Tracing the History of the Triple Album, One of Rock’s Most Elusive Formats
Triplicate, Bob Dylan’s latest ramble into the wilds of American popular song, continues in the stylistic vein of its predecessors, Shadows in the Night and Fallen Angels. But in the literal sense, it also extends an even weightier tradition.
Comprised of three CDs, Triplicate is that rarity in pop, the triple-record set. Once dismissed as one of rock’s most bloated, needlessly over-the-top formats, Triplicate is the latest example of the way in which the three-disc package simply refuses to die. Despite all attempts to snuff it out, it’s become a perversely durable format, taking on a new context every time it’s revived.
Seemingly, the first three-LP sets plopped onto the scene in 1970 with the release of the first Woodstock soundtrack and George Harrison’s All Things Must Pass. Both were period-piece gems, and both were only extended to that length thanks to a surplus of material. The Woodstock set had to condense three days of music into one package, and Harrison has been stashing away so many songs during the waning days of the Beatles that he probably had no choice. (He and producer Phil Spector were also smart enough to tack jam sessions onto that third LP, thereby not damaging the cohesiveness of the first two LPs of proper songs.)

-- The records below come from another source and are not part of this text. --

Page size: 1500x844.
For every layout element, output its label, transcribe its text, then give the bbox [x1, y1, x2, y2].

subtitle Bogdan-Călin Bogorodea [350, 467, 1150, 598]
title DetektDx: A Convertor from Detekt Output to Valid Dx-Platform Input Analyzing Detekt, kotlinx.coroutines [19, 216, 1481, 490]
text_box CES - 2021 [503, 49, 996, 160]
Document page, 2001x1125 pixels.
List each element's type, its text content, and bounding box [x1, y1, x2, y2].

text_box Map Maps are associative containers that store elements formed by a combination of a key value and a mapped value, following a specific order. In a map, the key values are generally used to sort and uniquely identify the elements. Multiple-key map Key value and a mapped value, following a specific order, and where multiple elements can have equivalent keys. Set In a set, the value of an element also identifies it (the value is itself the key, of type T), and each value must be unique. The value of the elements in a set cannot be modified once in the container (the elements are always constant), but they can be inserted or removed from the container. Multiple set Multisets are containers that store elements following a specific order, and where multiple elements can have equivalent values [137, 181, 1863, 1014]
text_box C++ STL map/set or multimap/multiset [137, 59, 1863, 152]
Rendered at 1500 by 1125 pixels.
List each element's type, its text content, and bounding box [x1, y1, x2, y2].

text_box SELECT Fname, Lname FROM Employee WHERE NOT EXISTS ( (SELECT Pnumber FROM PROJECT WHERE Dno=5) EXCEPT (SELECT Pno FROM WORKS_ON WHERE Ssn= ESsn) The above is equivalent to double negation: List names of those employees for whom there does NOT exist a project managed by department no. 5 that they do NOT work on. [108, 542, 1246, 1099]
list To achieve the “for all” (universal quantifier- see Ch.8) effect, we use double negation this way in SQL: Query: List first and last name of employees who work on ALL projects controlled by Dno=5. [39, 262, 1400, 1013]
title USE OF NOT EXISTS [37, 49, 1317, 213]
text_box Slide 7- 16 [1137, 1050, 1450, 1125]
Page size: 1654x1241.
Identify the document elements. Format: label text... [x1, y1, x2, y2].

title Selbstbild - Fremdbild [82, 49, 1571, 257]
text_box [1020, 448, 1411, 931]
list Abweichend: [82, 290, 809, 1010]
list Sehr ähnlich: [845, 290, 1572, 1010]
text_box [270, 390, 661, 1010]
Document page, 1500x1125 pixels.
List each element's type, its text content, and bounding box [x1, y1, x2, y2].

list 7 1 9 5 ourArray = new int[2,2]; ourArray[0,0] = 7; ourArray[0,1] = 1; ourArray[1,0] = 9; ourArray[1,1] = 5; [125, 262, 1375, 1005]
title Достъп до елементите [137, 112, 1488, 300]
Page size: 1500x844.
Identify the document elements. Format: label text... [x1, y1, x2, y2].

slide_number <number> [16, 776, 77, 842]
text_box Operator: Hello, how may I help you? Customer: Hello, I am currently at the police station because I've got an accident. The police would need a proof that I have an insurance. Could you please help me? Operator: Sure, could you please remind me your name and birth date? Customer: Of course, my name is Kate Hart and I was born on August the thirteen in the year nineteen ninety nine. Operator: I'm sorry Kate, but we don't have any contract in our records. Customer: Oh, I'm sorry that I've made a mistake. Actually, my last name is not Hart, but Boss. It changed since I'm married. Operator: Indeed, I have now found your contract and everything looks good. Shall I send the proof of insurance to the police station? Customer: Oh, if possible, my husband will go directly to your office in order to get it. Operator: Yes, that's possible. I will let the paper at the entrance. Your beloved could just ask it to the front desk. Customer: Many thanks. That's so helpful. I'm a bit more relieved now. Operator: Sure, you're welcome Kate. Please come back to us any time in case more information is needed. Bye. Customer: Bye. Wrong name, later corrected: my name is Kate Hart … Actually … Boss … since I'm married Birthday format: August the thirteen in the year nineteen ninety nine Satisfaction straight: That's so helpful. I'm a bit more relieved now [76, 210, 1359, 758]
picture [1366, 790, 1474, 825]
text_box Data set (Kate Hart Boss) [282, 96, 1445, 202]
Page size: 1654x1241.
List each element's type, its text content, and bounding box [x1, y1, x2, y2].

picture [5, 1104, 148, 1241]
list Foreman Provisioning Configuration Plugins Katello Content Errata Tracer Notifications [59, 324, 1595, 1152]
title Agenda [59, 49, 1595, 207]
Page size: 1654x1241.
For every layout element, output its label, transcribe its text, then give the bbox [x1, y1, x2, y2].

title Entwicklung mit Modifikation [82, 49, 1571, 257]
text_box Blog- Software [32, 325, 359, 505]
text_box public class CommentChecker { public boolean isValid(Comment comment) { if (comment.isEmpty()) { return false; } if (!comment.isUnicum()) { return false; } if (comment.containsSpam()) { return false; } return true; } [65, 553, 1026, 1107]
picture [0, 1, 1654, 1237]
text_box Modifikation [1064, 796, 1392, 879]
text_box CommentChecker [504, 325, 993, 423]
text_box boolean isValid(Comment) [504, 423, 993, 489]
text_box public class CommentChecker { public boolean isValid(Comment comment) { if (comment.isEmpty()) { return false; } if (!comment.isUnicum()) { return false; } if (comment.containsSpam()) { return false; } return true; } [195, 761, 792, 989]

Fairly soon after, the triple LP came to symbolize the way rock was expanding – or reeling out of control – in the Seventies. The Grateful Dead’s Europe ’72, Yes’ Yessongs, Leon Russell’s Leon Live, and Emerson, Lake and Palmer’s perfectly titled Welcome Back, My Friends, to the Show That Never Ends – Ladies & Gentlemen … proudly let their triple-freak-flags fly. Each needed those extra LPs to make room for overlong jams, and guitar, synth and drum solos. Yessongs, for instance, averages two songs a side.
In the Dead’s case, the bulky set also helped pay the bills for that overseas tour. The song-oriented exception to the rule at the time was the Nitty Gritty Dirt Band’s Will the Circle Be Unbroken, the group’s mammoth and educational tribute to the roots of country. (Let’s omit compilations like Neil Young’s Decade and the classic series of three-LP artist collections released by Motown during that time.)
Given its association with prog, jam bands and the Seventies, it was only natural that the triple LP would peter out along with flared jeans and Jimmy Carter campaign buttons. But just when the format seemed irrelevant and laughably out of style, punk, of all formats, revived it. At the very end of 1979, Public Image Ltd.’s Metal Box – three 12-inch records crammed into a round tin – put a perverse spin on the format, as did the Clash’s 1981 Sandinista! Since punk was intended to kill off things like, say, prog and triple LPs, those bands’ revivals of the format felt cheeky – the first postmodern take on record packaging.
For a good decade and a half, the three-disc set went into hibernation. The occasional release, like Smashing Pumpkins’ Mellon Collie and the Infinite Sadness (1995), contained about the same amount of music as three LPs would have, but hid their triple-LP aspirations on two discs. Freed from his Warner Brothers contract and able to release anything he wanted from his studio and vault, Prince unleashed two three-disc sets in the late Nineties, Emancipation and Crystal Ball, but they only served as reminders that even the strongest such releases were sorely in need of pruning. (Same, alas, with his later triple set, Lotusflow3r.)
But starting during that same period, indie rock took up the triple revival with sharper results. The Magnetic Fields’ 1999 opus, 69 Love Songs, freshened up the format by way of Stephin Merritt’s wonderfully droll and touching songs, one after another. Roughly a decade later, Joanna Newsom’s sonically dreamy, harp-driven Have One on Me felt like the best continuation of the original Seventies concept of the triple record, down to its three-LP format. Five years ago, Green Day somewhat took the plunge, releasing ¡Uno!, ¡Dos! and ¡Tré! as separate releases one month apart. Alas, their punk-cred inclination apparently nixed the idea of packaging all three together for the full trio package.
With each of its three discs only a half hour long each, Triplicate, Dylan’s first venture into the land of the non-compilation three-disc set, could have easily been packaged as two discs. For thematic reasons, he went the separate-disc route. But in keeping with the pre-rock song choices, wouldn’t it be nice to think Dylan also chose to pay homage to another vanishing aspect of the culture?